# [Dataset entries]

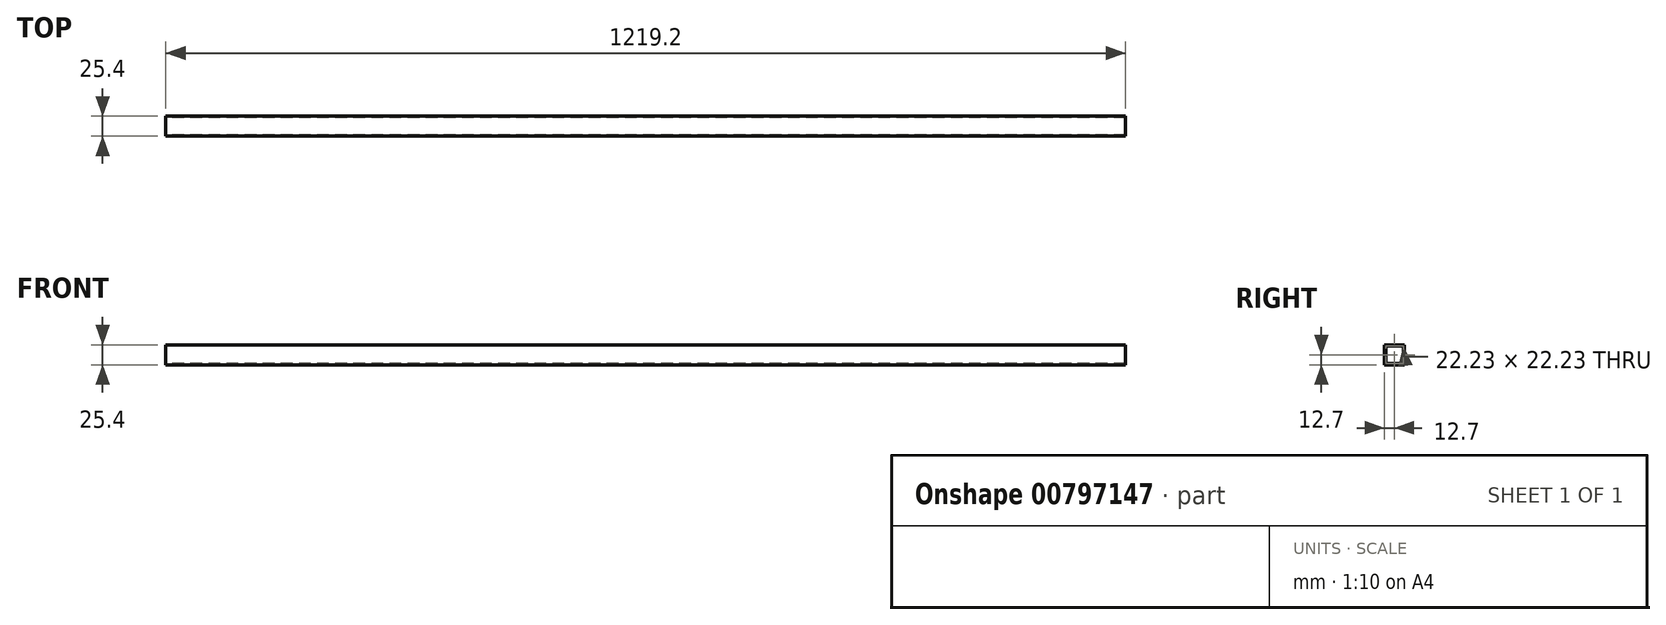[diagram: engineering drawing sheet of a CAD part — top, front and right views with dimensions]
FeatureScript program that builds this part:
annotation { "Feature Type Name" : "Feature", "Feature Type Description" : "" }
export const myFeature = defineFeature(function(context is Context, id is Id, definition is map)
    precondition{}
    {
        {
            var Q0;
            Q0=qCreatedBy(makeId("Right.planeOp"),FACE);
            var sketch = newSketch(context, id + "F0", { "sketchPlane" : qUnion([Q0])});
            skLineSegment(sketch, "E0.bottom", {"start": v(12.7, -12.7) * mm, "end": v(-12.7, -12.7) * mm});
            skLineSegment(sketch, "E0.top", {"start": v(12.7, 12.7) * mm, "end": v(-12.7, 12.7) * mm});
            skLineSegment(sketch, "E0.left", {"start": v(12.7, -12.7) * mm, "end": v(12.7, 12.7) * mm});
            skLineSegment(sketch, "E0.right", {"start": v(-12.7, -12.7) * mm, "end": v(-12.7, 12.7) * mm});
            skPoint(sketch, "E0.middle", {"position": v(0, 0) * mm});
            skLineSegment(sketch, "E1.0", {"start": v(11.11, 11.11) * mm, "end": v(-11.11, 11.11) * mm});
            skLineSegment(sketch, "E1.1", {"start": v(11.11, -11.11) * mm, "end": v(11.11, 11.11) * mm});
            skLineSegment(sketch, "E1.2", {"start": v(11.11, -11.11) * mm, "end": v(-11.11, -11.11) * mm});
            skLineSegment(sketch, "E1.3", {"start": v(-11.11, -11.11) * mm, "end": v(-11.11, 11.11) * mm});
            skSolve(sketch);
        }
        {
            var Q0;
            Q0=qSketchRegion(id+"F0",true);
            extrude(context, id + "F1", {"entities" : qUnion([Q0]), "depth" : 1219.2 * mm});
        }
    });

# [Written request]
Print all of the data above again line for line, without any changes, and leave out the pictures.

# [Answer in full]
[diagram: engineering drawing sheet of a CAD part — top, front and right views with dimensions]
FeatureScript program that builds this part:
annotation { "Feature Type Name" : "Feature", "Feature Type Description" : "" }
export const myFeature = defineFeature(function(context is Context, id is Id, definition is map)
    precondition{}
    {
        {
            var Q0;
            Q0=qCreatedBy(makeId("Right.planeOp"),FACE);
            var sketch = newSketch(context, id + "F0", { "sketchPlane" : qUnion([Q0])});
            skLineSegment(sketch, "E0.bottom", {"start": v(12.7, -12.7) * mm, "end": v(-12.7, -12.7) * mm});
            skLineSegment(sketch, "E0.top", {"start": v(12.7, 12.7) * mm, "end": v(-12.7, 12.7) * mm});
            skLineSegment(sketch, "E0.left", {"start": v(12.7, -12.7) * mm, "end": v(12.7, 12.7) * mm});
            skLineSegment(sketch, "E0.right", {"start": v(-12.7, -12.7) * mm, "end": v(-12.7, 12.7) * mm});
            skPoint(sketch, "E0.middle", {"position": v(0, 0) * mm});
            skLineSegment(sketch, "E1.0", {"start": v(11.11, 11.11) * mm, "end": v(-11.11, 11.11) * mm});
            skLineSegment(sketch, "E1.1", {"start": v(11.11, -11.11) * mm, "end": v(11.11, 11.11) * mm});
            skLineSegment(sketch, "E1.2", {"start": v(11.11, -11.11) * mm, "end": v(-11.11, -11.11) * mm});
            skLineSegment(sketch, "E1.3", {"start": v(-11.11, -11.11) * mm, "end": v(-11.11, 11.11) * mm});
            skSolve(sketch);
        }
        {
            var Q0;
            Q0=qSketchRegion(id+"F0",true);
            extrude(context, id + "F1", {"entities" : qUnion([Q0]), "depth" : 1219.2 * mm});
        }
    });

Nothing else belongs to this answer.